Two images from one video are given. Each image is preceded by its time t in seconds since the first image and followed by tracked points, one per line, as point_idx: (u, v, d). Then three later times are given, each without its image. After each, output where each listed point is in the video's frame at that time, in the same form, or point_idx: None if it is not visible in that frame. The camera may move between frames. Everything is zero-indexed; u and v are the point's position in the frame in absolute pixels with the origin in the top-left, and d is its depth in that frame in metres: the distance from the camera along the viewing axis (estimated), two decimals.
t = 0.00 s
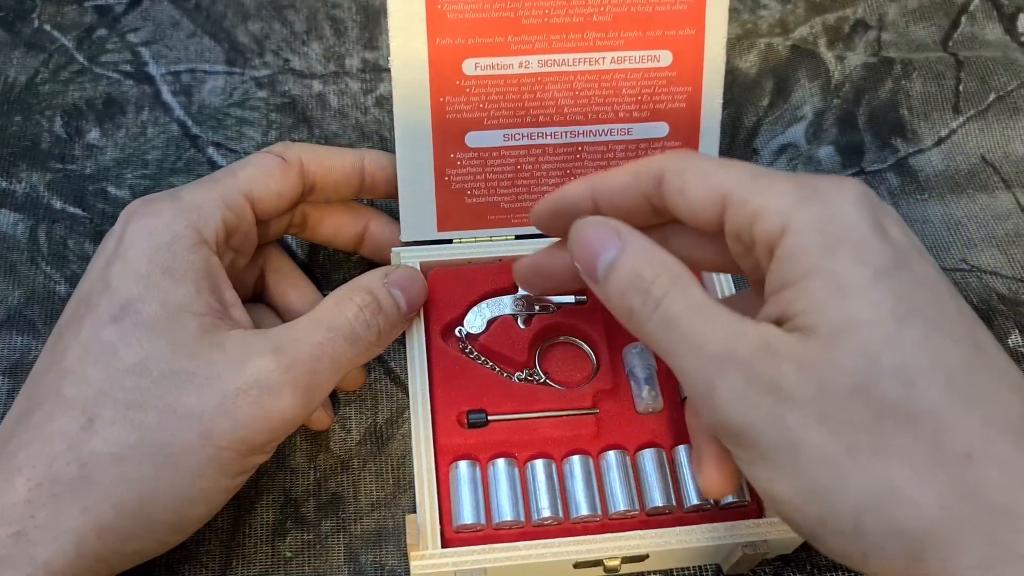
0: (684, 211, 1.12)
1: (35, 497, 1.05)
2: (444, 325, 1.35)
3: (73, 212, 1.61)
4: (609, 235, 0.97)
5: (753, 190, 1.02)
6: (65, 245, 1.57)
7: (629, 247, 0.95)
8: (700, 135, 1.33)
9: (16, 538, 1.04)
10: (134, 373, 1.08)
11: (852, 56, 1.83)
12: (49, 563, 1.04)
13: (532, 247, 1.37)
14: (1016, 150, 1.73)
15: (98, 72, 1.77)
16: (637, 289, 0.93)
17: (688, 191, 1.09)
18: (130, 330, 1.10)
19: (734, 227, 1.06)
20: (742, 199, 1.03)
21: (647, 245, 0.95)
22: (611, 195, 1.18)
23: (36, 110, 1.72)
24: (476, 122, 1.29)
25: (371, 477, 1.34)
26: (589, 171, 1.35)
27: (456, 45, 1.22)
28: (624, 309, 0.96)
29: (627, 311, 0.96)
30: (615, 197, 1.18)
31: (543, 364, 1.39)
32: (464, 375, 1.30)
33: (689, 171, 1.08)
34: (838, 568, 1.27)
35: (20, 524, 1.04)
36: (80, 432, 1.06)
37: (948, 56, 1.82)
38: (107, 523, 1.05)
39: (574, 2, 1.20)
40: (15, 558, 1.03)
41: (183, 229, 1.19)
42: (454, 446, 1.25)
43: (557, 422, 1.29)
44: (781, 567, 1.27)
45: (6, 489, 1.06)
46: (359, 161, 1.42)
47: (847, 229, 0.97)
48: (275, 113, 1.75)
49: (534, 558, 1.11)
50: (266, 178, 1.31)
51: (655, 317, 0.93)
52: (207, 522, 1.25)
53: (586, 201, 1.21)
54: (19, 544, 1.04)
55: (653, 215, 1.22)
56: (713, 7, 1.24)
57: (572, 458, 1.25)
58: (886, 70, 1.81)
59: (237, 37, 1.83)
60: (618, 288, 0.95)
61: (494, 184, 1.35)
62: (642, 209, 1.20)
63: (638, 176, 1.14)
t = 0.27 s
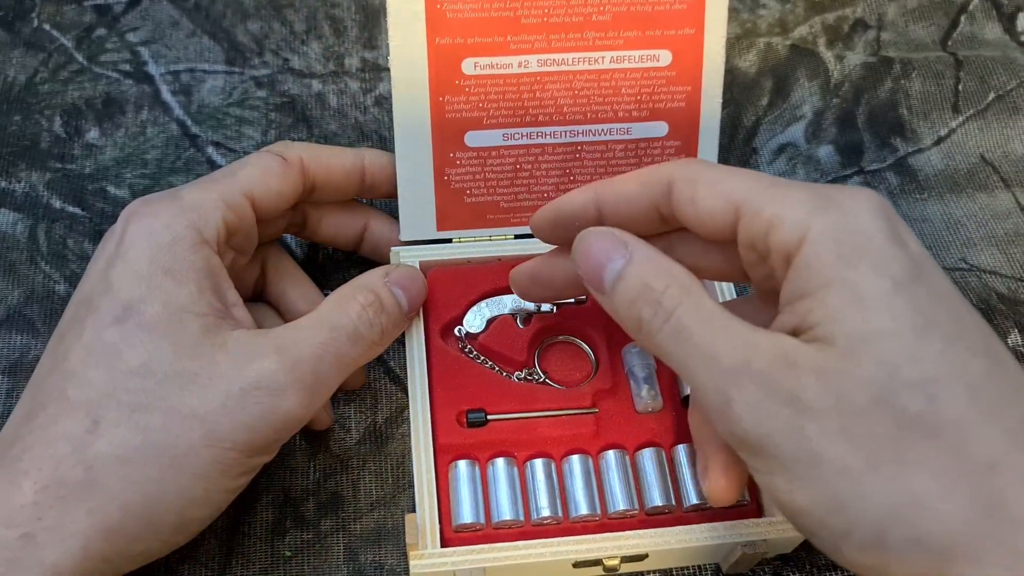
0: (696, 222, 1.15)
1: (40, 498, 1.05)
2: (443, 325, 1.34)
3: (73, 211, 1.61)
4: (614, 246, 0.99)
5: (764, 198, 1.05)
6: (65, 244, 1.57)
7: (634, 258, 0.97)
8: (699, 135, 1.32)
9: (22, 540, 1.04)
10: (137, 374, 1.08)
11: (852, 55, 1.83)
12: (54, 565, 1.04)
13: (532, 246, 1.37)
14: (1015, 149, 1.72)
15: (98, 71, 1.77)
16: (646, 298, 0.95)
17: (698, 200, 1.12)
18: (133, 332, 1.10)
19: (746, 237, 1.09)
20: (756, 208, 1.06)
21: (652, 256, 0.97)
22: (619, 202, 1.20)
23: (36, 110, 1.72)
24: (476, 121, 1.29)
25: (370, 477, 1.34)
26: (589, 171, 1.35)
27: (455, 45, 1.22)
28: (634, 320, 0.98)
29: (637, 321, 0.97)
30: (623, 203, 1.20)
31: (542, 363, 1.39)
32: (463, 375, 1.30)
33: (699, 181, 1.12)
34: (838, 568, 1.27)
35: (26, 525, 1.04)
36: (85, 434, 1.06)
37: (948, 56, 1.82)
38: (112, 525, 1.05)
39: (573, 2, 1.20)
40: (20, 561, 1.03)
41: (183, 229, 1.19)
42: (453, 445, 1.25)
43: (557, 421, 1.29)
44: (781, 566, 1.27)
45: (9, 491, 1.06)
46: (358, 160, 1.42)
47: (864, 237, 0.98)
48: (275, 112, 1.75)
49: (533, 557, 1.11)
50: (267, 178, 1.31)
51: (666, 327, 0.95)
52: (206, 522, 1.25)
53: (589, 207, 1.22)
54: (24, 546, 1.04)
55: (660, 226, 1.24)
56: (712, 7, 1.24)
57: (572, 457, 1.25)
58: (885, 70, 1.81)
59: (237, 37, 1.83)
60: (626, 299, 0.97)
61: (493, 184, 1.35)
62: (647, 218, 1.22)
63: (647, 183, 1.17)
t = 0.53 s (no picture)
0: (793, 162, 1.14)
1: (44, 498, 1.05)
2: (442, 324, 1.34)
3: (72, 211, 1.61)
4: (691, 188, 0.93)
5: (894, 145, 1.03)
6: (64, 244, 1.57)
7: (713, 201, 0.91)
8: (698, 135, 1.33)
9: (26, 539, 1.04)
10: (139, 374, 1.08)
11: (852, 54, 1.83)
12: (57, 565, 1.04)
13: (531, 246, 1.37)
14: (1016, 148, 1.72)
15: (97, 71, 1.77)
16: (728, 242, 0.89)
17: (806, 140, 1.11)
18: (133, 332, 1.10)
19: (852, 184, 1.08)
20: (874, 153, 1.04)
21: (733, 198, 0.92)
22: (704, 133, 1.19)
23: (35, 110, 1.72)
24: (475, 121, 1.29)
25: (370, 476, 1.34)
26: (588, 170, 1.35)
27: (455, 44, 1.22)
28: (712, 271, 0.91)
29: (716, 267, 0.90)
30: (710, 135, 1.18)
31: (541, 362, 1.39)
32: (463, 374, 1.30)
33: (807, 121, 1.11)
34: (838, 567, 1.27)
35: (31, 525, 1.04)
36: (87, 434, 1.06)
37: (947, 55, 1.82)
38: (116, 526, 1.05)
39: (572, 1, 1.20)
40: (24, 561, 1.03)
41: (183, 228, 1.19)
42: (453, 445, 1.25)
43: (556, 421, 1.28)
44: (781, 566, 1.27)
45: (13, 492, 1.05)
46: (358, 158, 1.42)
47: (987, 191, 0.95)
48: (274, 112, 1.75)
49: (533, 557, 1.11)
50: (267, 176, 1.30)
51: (756, 275, 0.89)
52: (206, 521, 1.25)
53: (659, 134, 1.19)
54: (28, 547, 1.04)
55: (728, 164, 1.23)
56: (711, 6, 1.24)
57: (571, 457, 1.25)
58: (885, 69, 1.81)
59: (237, 36, 1.83)
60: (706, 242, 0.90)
61: (493, 183, 1.35)
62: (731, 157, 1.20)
63: (743, 117, 1.15)
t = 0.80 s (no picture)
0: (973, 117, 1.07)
1: (35, 506, 1.04)
2: (441, 323, 1.34)
3: (71, 210, 1.60)
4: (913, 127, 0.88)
5: None
6: (64, 242, 1.57)
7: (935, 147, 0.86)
8: (697, 133, 1.33)
9: (20, 547, 1.03)
10: (124, 379, 1.08)
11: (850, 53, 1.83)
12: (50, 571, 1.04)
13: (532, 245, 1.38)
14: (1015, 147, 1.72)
15: (96, 70, 1.77)
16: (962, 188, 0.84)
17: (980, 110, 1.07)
18: (115, 337, 1.10)
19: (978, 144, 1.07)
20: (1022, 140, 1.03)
21: (957, 142, 0.86)
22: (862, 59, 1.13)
23: (34, 108, 1.72)
24: (474, 120, 1.28)
25: (368, 475, 1.34)
26: (587, 169, 1.35)
27: (453, 43, 1.22)
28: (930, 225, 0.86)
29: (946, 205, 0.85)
30: (904, 64, 1.11)
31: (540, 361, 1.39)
32: (461, 373, 1.30)
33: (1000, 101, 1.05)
34: (836, 566, 1.27)
35: (24, 532, 1.04)
36: (75, 441, 1.06)
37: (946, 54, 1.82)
38: (109, 529, 1.05)
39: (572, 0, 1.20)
40: (18, 565, 1.03)
41: (157, 228, 1.18)
42: (451, 443, 1.25)
43: (555, 419, 1.28)
44: (779, 565, 1.27)
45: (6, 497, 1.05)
46: (315, 113, 1.39)
47: None
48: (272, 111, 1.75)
49: (530, 557, 1.11)
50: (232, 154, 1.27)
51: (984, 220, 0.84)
52: (204, 521, 1.25)
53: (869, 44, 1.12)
54: (23, 553, 1.03)
55: (840, 90, 1.18)
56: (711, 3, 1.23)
57: (569, 456, 1.25)
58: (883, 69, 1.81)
59: (235, 35, 1.83)
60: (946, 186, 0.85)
61: (491, 182, 1.34)
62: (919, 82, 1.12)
63: (951, 61, 1.08)
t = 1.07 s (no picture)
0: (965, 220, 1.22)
1: (23, 503, 1.05)
2: (441, 322, 1.34)
3: (70, 208, 1.60)
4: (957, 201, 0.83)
5: None
6: (62, 241, 1.57)
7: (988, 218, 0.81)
8: (696, 132, 1.33)
9: (9, 545, 1.04)
10: (109, 377, 1.08)
11: (849, 53, 1.84)
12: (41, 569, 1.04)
13: (531, 244, 1.38)
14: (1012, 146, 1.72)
15: (95, 69, 1.77)
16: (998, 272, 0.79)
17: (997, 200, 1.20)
18: (101, 335, 1.10)
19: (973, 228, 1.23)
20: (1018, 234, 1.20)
21: None
22: (928, 139, 1.19)
23: (33, 108, 1.72)
24: (473, 118, 1.29)
25: (367, 474, 1.34)
26: (586, 168, 1.35)
27: (452, 42, 1.23)
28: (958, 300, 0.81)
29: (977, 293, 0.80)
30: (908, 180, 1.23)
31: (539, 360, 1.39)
32: (459, 372, 1.30)
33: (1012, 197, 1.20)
34: (835, 565, 1.28)
35: (12, 531, 1.04)
36: (60, 439, 1.06)
37: (944, 54, 1.83)
38: (99, 526, 1.05)
39: None
40: (9, 565, 1.03)
41: (142, 223, 1.17)
42: (450, 442, 1.26)
43: (554, 419, 1.28)
44: (778, 564, 1.28)
45: None
46: (298, 101, 1.38)
47: None
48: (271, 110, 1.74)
49: (529, 556, 1.11)
50: (214, 144, 1.27)
51: None
52: (202, 519, 1.26)
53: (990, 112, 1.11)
54: (12, 551, 1.03)
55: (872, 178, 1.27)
56: (710, 5, 1.24)
57: (568, 455, 1.25)
58: (882, 68, 1.81)
59: (234, 34, 1.83)
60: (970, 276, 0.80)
61: (491, 181, 1.35)
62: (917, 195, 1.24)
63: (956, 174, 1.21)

# Task to carry out
Beginning with the line above that contains "57: (572, 458, 1.25)" and finishing with the line that contains "30: (623, 203, 1.20)", print those lines exactly and only. Skip all pictures.

# Answer to this problem
57: (572, 458, 1.25)
58: (886, 70, 1.81)
59: (237, 37, 1.83)
60: (618, 288, 0.95)
61: (494, 184, 1.35)
62: (642, 209, 1.20)
63: (638, 176, 1.14)
t = 0.27 s
0: (696, 222, 1.15)
1: (40, 498, 1.05)
2: (443, 325, 1.34)
3: (73, 211, 1.61)
4: (614, 246, 0.99)
5: (764, 198, 1.05)
6: (65, 244, 1.57)
7: (634, 258, 0.97)
8: (699, 135, 1.32)
9: (22, 540, 1.04)
10: (137, 374, 1.08)
11: (852, 55, 1.83)
12: (54, 565, 1.04)
13: (532, 246, 1.37)
14: (1015, 149, 1.72)
15: (98, 71, 1.77)
16: (646, 298, 0.95)
17: (698, 200, 1.12)
18: (133, 332, 1.10)
19: (746, 237, 1.09)
20: (756, 208, 1.06)
21: (652, 256, 0.97)
22: (619, 202, 1.20)
23: (36, 110, 1.72)
24: (476, 121, 1.29)
25: (370, 477, 1.34)
26: (589, 171, 1.35)
27: (455, 45, 1.22)
28: (634, 320, 0.98)
29: (637, 321, 0.97)
30: (623, 203, 1.20)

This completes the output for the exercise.